WHAT YOU HAVE TO DO => Below are records; say how many of their lines include the word "your", giving nothing but the number.

(Transcribed page contents)
◆ ◆ ◆

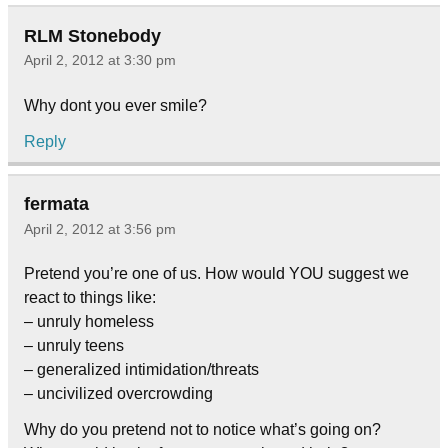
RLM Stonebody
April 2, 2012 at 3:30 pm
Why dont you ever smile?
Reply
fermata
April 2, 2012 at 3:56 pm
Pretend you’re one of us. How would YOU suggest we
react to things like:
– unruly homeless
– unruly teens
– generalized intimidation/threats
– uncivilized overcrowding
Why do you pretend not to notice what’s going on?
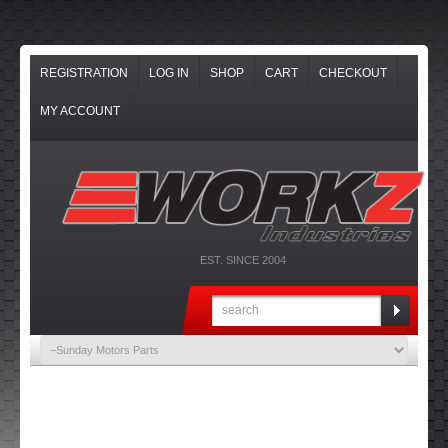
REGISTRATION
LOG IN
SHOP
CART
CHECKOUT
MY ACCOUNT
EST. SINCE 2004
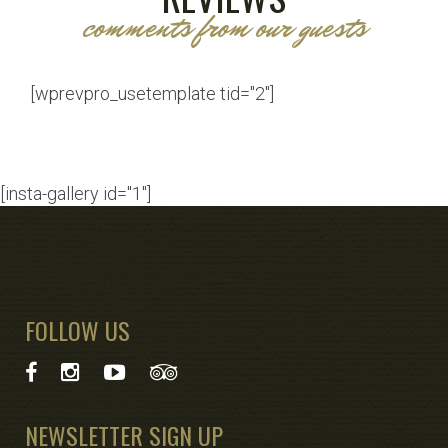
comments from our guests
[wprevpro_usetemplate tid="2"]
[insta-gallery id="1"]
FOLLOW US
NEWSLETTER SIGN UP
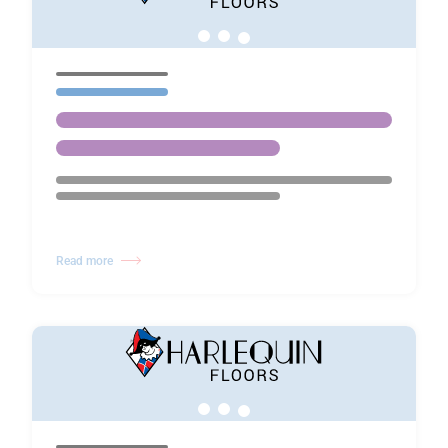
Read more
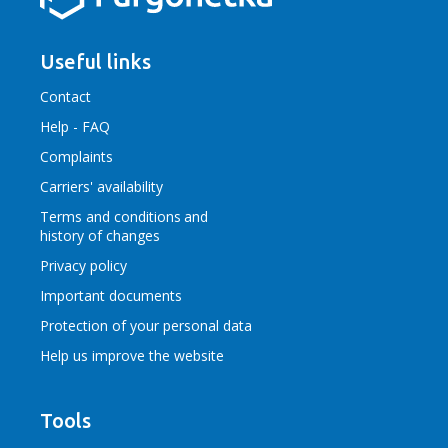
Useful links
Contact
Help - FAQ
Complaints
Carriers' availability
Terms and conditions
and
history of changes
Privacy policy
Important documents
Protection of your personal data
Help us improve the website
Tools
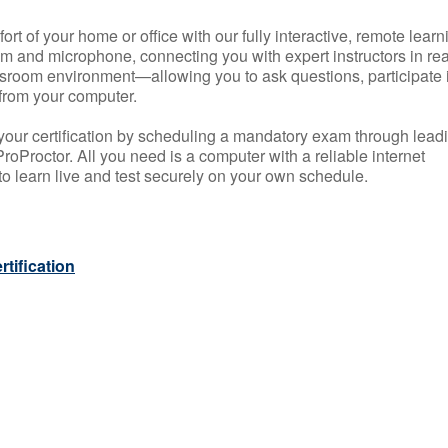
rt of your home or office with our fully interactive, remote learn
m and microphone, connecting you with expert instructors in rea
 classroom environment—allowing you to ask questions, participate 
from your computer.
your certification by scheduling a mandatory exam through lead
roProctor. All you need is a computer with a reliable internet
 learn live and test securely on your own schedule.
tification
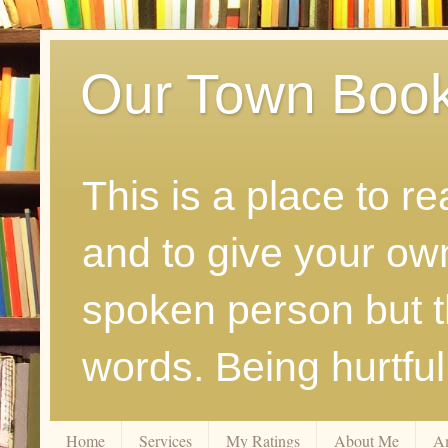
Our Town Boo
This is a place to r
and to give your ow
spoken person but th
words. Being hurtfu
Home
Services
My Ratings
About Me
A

◆ ◆ ◆

SOLUTION FOR THIS TASK => 6